Jeff Foster, director of technology and innovation at Redgate Software, adds, “Data observability helps engineers by putting guardrails in place, so data ends up being used in a compliant and ethical way. As we build ever more sophisticated AI/ML pipelines, dataops will be of increasing importance as we seek to understand the data sources used to build large-scale machine learning models.”
5. Beware of data locked into closed systems
Part of data debt is data systems debt, caused when the underlying data management platforms aren’t meeting the business needs. Erik Bledsoe, content marketing manager at Calyptia, says, “Data is irrelevant until it isn’t, and then it is crucial. That’s why you need to be able to process your data, store what is currently relevant in the appropriate back ends, and then route the rest to low-cost storage solutions where it can be retrieved for future analysis.”

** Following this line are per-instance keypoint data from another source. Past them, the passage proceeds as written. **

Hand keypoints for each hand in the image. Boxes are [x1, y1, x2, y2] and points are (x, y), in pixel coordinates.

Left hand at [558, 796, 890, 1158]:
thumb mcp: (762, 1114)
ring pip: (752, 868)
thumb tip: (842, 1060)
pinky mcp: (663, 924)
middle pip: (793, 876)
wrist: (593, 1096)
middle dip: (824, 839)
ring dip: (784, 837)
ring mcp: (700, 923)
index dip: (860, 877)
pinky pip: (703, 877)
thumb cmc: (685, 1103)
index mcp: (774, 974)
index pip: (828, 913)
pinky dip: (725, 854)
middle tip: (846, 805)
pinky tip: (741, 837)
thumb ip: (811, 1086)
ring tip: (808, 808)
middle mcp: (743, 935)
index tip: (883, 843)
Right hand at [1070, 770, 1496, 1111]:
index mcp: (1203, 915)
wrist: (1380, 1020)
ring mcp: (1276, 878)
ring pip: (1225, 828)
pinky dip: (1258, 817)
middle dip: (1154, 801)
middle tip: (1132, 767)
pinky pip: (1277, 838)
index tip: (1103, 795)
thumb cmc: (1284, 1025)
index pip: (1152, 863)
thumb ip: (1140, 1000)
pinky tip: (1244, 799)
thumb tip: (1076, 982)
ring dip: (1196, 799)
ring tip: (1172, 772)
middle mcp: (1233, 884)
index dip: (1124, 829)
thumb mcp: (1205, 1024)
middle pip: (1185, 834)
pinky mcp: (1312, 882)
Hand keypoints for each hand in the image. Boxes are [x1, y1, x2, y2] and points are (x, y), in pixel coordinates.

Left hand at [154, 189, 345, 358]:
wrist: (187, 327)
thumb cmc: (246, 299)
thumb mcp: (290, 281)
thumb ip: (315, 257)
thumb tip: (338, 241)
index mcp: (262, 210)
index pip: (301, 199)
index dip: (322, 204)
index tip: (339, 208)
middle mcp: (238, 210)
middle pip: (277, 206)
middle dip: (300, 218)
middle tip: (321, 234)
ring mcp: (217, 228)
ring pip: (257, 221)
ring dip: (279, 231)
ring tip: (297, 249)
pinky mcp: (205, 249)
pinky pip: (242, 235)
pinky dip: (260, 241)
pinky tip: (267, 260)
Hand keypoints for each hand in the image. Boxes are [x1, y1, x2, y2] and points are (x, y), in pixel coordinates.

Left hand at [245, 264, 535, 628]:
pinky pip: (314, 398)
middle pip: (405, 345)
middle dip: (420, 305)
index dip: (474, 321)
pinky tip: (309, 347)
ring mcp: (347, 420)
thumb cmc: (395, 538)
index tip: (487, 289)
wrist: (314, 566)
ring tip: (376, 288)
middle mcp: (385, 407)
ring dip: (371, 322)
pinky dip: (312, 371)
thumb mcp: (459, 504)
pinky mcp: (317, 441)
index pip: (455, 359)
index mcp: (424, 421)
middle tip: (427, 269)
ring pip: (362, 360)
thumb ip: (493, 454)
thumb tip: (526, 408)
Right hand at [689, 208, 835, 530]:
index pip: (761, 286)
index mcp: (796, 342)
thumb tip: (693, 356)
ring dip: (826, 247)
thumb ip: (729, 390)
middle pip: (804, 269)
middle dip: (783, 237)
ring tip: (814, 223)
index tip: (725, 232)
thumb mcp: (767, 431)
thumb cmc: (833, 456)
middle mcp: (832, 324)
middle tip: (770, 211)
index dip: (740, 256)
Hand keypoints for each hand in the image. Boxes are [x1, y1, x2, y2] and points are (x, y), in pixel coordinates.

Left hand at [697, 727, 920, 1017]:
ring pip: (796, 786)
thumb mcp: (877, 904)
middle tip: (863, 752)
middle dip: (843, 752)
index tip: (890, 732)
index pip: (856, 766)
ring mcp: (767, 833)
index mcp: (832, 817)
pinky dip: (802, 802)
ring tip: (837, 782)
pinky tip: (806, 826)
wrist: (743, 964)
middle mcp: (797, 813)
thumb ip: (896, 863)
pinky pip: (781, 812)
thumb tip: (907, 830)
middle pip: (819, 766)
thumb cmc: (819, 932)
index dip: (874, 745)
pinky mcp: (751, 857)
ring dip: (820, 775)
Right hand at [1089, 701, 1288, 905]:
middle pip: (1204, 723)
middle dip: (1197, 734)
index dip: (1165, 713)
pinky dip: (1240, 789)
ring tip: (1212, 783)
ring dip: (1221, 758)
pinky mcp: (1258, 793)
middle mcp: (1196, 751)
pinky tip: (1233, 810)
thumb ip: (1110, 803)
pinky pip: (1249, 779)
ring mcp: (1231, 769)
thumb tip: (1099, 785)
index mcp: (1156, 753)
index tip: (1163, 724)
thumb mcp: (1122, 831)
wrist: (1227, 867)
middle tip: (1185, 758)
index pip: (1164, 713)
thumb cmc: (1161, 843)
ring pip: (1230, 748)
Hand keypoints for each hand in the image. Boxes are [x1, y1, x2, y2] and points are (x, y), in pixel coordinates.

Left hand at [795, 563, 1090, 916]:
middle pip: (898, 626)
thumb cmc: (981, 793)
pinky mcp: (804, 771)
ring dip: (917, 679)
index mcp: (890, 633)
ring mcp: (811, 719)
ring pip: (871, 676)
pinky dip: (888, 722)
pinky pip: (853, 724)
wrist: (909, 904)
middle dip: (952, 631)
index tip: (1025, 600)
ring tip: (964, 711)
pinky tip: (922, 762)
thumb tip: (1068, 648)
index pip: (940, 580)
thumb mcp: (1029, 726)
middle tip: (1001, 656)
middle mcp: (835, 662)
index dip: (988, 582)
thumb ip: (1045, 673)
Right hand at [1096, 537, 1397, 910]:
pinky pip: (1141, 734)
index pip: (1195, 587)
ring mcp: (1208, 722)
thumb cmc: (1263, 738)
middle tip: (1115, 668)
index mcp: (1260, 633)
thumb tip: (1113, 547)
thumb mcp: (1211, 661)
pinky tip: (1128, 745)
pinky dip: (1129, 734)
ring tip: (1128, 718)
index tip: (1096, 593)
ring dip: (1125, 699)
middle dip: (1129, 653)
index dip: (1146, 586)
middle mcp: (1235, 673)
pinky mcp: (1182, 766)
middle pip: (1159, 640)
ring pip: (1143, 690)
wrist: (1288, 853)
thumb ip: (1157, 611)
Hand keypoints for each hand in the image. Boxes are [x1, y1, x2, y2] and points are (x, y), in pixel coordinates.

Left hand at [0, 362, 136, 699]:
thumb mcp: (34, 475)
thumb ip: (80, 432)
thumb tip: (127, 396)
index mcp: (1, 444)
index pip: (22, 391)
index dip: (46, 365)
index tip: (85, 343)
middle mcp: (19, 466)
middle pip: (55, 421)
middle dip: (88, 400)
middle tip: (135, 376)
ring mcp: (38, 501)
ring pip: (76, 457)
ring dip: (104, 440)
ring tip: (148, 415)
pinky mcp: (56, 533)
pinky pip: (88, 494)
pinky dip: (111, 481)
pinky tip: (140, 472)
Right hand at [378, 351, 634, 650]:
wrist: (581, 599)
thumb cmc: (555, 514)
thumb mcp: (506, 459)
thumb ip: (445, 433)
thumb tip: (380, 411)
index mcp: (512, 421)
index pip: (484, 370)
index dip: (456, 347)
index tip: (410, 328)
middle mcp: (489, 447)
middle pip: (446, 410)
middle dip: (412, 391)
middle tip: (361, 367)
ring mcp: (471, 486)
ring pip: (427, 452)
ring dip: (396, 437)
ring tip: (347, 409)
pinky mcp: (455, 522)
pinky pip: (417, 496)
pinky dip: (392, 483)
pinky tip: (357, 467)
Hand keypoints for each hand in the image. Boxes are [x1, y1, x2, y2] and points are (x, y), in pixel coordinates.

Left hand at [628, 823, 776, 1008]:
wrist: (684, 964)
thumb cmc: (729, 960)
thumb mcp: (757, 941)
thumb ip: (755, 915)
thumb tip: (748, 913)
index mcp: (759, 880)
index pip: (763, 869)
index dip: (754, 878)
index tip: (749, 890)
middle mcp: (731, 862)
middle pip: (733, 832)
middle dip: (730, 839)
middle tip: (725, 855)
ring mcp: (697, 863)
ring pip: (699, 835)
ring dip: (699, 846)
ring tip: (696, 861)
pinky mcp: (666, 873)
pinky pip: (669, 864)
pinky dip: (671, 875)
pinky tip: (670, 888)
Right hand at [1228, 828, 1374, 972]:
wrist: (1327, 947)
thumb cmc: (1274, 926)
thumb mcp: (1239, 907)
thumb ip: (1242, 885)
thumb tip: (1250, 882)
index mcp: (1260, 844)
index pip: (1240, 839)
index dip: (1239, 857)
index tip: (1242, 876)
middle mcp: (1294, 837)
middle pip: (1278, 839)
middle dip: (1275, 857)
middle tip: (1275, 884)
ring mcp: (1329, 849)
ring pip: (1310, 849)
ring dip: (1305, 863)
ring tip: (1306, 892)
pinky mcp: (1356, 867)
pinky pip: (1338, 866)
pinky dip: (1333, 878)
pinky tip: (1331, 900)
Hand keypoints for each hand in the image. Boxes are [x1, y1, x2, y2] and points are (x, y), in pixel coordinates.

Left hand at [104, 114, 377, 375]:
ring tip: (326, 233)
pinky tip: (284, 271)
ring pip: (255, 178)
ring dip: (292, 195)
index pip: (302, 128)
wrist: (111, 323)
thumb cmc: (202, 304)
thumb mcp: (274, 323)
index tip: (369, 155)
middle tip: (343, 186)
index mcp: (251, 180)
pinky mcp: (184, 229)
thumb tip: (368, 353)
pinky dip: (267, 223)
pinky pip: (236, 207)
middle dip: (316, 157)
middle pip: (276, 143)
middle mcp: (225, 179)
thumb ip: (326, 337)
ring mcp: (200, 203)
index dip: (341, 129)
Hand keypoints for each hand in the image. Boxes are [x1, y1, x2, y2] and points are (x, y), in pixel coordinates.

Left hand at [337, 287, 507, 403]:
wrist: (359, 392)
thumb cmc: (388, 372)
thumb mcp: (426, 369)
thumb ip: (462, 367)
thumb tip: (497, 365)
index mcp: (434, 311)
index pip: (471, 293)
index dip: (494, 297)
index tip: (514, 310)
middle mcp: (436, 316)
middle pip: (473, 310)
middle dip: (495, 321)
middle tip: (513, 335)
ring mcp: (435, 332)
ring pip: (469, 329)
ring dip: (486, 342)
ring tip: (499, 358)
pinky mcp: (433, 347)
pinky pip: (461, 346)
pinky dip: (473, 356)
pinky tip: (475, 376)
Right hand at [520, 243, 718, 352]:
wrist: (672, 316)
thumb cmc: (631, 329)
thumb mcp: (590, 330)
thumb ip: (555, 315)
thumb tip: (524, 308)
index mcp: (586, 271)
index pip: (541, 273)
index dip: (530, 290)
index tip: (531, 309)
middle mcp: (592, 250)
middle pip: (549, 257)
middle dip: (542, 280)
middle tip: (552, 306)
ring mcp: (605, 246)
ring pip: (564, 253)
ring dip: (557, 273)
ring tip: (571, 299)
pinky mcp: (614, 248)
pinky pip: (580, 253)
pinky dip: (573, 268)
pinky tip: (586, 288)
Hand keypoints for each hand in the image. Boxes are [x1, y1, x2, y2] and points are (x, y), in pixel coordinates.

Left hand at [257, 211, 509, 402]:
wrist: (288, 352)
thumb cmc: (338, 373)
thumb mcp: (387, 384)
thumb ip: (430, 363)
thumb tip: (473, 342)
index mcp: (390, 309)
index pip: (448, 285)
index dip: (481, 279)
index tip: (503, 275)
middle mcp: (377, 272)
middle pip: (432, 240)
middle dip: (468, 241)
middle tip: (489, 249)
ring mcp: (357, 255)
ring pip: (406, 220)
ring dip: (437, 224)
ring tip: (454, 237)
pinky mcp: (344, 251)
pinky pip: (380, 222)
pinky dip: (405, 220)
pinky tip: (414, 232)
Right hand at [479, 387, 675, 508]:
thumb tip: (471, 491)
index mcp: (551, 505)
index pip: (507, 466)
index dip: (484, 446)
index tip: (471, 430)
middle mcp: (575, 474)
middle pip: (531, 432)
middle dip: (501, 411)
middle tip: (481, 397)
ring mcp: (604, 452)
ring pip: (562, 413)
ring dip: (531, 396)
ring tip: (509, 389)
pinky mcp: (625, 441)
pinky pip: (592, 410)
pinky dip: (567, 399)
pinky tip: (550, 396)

Bledsoe recommends seeking vendor-neutral tools supported by open standards. He warns, “Data that can only be accessed by an app you stopped using three years ago is just as bad as not having the data to begin with, and may be even worse since your data is essentially being held hostage.”
One way to avoid lock-in is to automate data extractions from SaaS and other applications and use centralized data platforms such as data lakes or data warehouses for reporting and analytics use cases. Centralized data platforms can also be the source for any platform migration. Archiving older data helps meet compliance requirements without overwhelming data visualization and analytics tools with more data than required.
6. Pick optimal management platforms for data types
One final point around data systems debt is the need for architects to debate the optimal database and data management platforms. Relational databases were the only viable options decades ago, but today, architects can select from graph, key-value, columnar, document, and other database technologies.
Pick a less-optimal data management platform, and the workarounds needed for data analysis can create data debt complexities.
One approach is to see flexible data stores such as data lakes and semistructured data models in graph databases. Victor Lee, vice president of developer experience at TigerGraph, says, “Graph technology helps to reduce data debt by enabling businesses to quickly connect their data in a loose way and then assist in integrating the data more intelligently.”
As organizations seek to be more data driven in decision-making and develop machine learning models for competitive advantages, data teams must address data debt proactively.